» STUDY TEXT
^^^^
The disclosed subject matter provides techniques for loop filtering in a scalable codec environment.

In one embodiment, there are provided techniques for selecting one of a plurality of interim pictures of a base layer loop filter for use as a reference in an enhancement layer. In the same or another embodiment, the selected interim picture is indicated in an enhancement layer bitstream by an indication such as “rlssp,” which can be written into the enhancement layer bitstream by an encoder, and decoded from the enhancement layer bitstream by a decoder.

BRIEF DESCRIPTION OF THE DRAWINGS

Further features, the nature, and various advantages of the disclosed subject matter will be more apparent from the following detailed description and the accompanying drawings in which:

FIG. 1 is a schematic illustration of a non-scalable video encoder in accordance with Prior Art;

FIG. 2 is a schematic illustration of a non-scalable video decoder in accordance with Prior Art;

FIG. 3 is a schematic illustration of a loop filter of HEVC in accordance with Prior Art;

FIG. 4 is a schematic illustration of a scalable video encoder in accordance with Prior Art;

FIG. 5 is a schematic illustration of an exemplary enhancement layer encoder;

FIG. 6 is a schematic illustration of an exemplary encoder in accordance with an embodiment of the present disclosure;

FIG. 7 is a schematic illustration of an exemplary enhancement layer encoder in accordance with an embodiment of the present disclosure;

FIG. 8 is a schematic illustration of an exemplary scalable layer encoder with focus on base layer loop filter, in accordance with an embodiment of the present disclosure;

FIG. 9 is a schematic illustration of an exemplary decoder in accordance with an embodiment of the present disclosure; and

FIG. 10 shows an exemplary computer system in accordance with an embodiment of the present disclosure.

The Figures are incorporated and constitute part of this disclosure. Throughout the Figures the same reference numerals and characters, unless otherwise stated, are used to denote like features, elements, components or portions of the illustrated embodiments. Moreover, while the disclosed subject matter will now be described in detail with reference to the Figures, it is done so in connection with the illustrative embodiments.

DETAILED DESCRIPTION

FIG. 6 shows a block diagram of an exemplary two layer encoder in accordance with an embodiment of the disclosed subject matter. However, the encoder can be extended to support more than two layers by adding additional enhancement layer coding loops. One consideration in the design of the encoder is to keep the changes to the coding loops as small as feasible.

Throughout the description of the disclosed subject matter the term “base layer” refers to the layer in the layer hierarchy on which the enhancement layer is based on. In environments with more than two enhancement layers, the base layer, as used in this description, does not need to be the lowest possible layer.

The encoder can receive uncompressed input video (601), which can be downsampled in a downsample module (602) to base layer spatial resolution, and can serve in downsampled form as input to the base layer coding loop (603). The downsample factor can be 1.0, in which case the spatial dimensions of the base layer pictures are the same as the spatial dimensions of the enhancement layer pictures; resulting in a quality scalability, also known as SNR scalability. Downsample factors larger than 1.0 lead to base layer spatial resolutions lower than the enhancement layer resolution. A video coding standard can put constraints on the allowable range for the downsampling factor. The factor can also be dependent on the application.

The base layer coding loop can generate the following output signals used in other modules of the encoder:

A) Base layer coded bitstream bits (604) which can form their own, possibly self-contained, base layer bitstream, which can be made available for examples to decoders (not shown), or can be aggregated with enhancement layer bits and control information to a scalable bitstream generator (605), which can, in turn, generate a scalable bitstream (606).
^^^^
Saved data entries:
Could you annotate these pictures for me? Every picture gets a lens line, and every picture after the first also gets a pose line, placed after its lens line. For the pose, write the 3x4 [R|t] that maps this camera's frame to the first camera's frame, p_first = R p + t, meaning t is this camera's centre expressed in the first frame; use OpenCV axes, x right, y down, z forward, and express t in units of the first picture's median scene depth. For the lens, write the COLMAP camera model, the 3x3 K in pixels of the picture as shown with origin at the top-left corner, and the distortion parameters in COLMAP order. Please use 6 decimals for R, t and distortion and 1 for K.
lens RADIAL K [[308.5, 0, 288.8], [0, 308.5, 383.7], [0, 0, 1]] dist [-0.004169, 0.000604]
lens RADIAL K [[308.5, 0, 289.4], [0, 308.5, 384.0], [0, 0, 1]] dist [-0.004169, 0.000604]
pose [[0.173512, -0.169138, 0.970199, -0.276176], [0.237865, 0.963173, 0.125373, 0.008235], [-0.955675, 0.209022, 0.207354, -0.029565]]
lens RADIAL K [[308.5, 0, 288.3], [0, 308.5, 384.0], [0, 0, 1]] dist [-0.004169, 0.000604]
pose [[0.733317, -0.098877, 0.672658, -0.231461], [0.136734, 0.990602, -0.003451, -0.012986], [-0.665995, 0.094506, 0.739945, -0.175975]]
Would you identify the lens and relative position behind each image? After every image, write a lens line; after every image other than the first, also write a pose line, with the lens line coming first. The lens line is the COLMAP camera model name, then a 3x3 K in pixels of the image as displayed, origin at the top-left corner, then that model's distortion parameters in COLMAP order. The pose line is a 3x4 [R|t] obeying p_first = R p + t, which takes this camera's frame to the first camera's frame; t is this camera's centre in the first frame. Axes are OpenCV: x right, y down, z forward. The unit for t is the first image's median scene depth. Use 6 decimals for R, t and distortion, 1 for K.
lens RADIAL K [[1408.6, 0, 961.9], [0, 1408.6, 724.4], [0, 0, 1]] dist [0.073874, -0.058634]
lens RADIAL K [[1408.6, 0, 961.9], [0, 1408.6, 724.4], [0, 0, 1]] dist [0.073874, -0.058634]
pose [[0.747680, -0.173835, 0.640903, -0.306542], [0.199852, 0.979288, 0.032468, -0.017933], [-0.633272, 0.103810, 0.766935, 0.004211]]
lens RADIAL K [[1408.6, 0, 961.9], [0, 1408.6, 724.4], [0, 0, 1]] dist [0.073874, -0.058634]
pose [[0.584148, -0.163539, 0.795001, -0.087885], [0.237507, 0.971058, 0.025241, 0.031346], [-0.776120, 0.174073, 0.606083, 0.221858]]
^^^^
» TASK TO CARRY OUT
Please reproduce the part of the scalable codec text that opens with the words "The base layer coding loop can" and closes with "scalable bitstream (606).", substituting "scalable bitstream assembler" for "scalable bitstream generator". The records are separate material from the text.

» RESPONSE
The base layer coding loop can generate the following output signals used in other modules of the encoder:

A) Base layer coded bitstream bits (604) which can form their own, possibly self-contained, base layer bitstream, which can be made available for examples to decoders (not shown), or can be aggregated with enhancement layer bits and control information to a scalable bitstream assembler (605), which can, in turn, generate a scalable bitstream (606).